----- MATERIAL PROVIDED

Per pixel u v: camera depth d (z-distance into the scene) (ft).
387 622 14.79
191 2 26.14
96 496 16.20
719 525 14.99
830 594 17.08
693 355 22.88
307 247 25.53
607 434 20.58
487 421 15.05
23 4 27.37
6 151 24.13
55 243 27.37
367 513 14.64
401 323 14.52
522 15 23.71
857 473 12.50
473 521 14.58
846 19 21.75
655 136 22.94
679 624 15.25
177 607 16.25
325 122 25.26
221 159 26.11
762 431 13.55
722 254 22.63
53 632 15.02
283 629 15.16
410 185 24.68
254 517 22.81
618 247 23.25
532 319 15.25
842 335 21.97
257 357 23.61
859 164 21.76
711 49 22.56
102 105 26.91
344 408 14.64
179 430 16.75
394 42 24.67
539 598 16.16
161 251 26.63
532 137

----------

Reply with an exact copy of the lines running from the one containing "254 517 22.81" through the end of the entries above, both ends included.

254 517 22.81
618 247 23.25
532 319 15.25
842 335 21.97
257 357 23.61
859 164 21.76
711 49 22.56
102 105 26.91
344 408 14.64
179 430 16.75
394 42 24.67
539 598 16.16
161 251 26.63
532 137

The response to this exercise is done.